● **DESCRIPTION OF THE TASK**
Nothing but the lines holding the string "mereka" should appear in the answer. Copy them from the entries.

--*--

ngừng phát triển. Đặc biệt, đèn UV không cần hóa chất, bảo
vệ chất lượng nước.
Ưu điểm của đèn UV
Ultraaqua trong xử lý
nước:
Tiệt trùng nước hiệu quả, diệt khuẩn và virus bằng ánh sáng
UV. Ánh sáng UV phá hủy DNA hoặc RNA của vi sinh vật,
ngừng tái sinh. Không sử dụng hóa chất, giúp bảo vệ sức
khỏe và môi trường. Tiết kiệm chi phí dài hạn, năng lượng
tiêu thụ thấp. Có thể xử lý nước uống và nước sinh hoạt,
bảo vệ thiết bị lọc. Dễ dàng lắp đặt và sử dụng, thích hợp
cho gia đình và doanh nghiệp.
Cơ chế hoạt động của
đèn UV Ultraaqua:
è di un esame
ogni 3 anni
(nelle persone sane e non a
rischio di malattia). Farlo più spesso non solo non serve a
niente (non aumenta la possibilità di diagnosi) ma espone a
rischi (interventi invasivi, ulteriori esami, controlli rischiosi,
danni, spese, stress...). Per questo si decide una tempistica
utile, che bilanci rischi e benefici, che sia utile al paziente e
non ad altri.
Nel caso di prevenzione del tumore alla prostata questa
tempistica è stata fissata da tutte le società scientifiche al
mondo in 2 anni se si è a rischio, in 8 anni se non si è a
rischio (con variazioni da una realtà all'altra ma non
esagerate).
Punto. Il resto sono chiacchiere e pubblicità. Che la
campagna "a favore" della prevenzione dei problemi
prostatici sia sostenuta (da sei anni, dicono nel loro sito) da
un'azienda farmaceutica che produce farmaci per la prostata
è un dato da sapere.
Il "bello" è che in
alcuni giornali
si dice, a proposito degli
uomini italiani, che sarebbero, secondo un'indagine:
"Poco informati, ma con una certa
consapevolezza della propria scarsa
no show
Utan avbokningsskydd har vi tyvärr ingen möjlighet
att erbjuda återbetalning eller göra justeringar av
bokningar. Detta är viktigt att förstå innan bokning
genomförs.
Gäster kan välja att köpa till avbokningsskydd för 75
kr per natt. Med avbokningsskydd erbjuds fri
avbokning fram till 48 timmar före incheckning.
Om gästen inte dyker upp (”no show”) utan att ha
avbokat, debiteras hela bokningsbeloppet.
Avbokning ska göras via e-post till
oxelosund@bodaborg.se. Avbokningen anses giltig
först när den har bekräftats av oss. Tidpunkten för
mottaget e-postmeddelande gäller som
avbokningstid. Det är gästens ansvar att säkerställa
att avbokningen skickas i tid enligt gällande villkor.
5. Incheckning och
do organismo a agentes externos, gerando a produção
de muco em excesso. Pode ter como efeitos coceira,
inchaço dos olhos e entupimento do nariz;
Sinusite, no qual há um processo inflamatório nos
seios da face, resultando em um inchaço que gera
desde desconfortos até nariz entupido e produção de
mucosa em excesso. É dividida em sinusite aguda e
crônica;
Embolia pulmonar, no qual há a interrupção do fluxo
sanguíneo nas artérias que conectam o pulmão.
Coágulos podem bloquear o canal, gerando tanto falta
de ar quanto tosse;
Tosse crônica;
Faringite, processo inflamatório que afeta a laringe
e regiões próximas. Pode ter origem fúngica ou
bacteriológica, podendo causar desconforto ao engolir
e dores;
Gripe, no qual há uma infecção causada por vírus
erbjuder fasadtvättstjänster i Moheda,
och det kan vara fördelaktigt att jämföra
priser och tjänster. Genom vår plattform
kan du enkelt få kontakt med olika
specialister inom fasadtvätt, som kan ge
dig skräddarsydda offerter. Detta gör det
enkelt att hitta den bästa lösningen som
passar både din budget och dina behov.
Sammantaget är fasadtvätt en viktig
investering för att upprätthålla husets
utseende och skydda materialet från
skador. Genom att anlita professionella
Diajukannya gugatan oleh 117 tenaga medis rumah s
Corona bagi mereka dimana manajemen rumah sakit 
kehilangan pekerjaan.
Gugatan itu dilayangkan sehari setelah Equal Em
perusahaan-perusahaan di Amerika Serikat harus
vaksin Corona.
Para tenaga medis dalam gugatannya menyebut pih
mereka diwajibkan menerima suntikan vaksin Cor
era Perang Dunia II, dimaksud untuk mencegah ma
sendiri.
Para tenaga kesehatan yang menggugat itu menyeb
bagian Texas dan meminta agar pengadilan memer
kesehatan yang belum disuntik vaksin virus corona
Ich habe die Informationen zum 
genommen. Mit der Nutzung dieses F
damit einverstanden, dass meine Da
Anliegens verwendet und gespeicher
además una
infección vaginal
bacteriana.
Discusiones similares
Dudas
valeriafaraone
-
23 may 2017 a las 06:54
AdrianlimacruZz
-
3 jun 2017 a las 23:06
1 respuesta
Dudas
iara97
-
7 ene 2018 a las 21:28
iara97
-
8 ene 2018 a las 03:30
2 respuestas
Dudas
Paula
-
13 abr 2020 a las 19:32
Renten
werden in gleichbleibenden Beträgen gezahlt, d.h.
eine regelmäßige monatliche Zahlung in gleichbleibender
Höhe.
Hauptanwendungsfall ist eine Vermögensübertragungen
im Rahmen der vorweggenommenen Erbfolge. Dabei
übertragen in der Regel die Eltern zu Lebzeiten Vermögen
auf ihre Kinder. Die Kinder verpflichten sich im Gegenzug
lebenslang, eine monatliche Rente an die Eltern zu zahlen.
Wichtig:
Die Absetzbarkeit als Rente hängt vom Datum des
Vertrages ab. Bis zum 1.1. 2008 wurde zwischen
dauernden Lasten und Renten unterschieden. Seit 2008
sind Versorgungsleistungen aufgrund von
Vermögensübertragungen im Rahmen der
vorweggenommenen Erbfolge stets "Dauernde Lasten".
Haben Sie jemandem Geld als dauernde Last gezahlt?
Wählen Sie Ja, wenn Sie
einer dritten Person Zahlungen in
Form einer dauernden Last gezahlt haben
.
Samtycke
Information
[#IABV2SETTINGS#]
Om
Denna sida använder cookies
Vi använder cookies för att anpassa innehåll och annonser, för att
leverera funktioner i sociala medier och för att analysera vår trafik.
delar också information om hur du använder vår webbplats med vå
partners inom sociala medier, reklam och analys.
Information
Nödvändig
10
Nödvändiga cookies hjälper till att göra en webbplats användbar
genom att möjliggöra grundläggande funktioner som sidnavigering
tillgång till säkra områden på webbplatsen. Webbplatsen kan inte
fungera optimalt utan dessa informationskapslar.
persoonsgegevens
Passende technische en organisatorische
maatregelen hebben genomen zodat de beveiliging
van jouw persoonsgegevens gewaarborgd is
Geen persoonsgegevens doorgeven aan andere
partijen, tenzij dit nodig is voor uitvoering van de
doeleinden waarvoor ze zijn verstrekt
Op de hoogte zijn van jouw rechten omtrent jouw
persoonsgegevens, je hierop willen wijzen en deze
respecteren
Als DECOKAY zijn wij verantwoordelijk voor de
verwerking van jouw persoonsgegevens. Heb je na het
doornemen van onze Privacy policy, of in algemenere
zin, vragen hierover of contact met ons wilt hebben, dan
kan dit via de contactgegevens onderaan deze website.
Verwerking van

--*--

● **RESPONSE TO THE TASK**
Corona bagi mereka dimana manajemen rumah sakit 
mereka diwajibkan menerima suntikan vaksin Cor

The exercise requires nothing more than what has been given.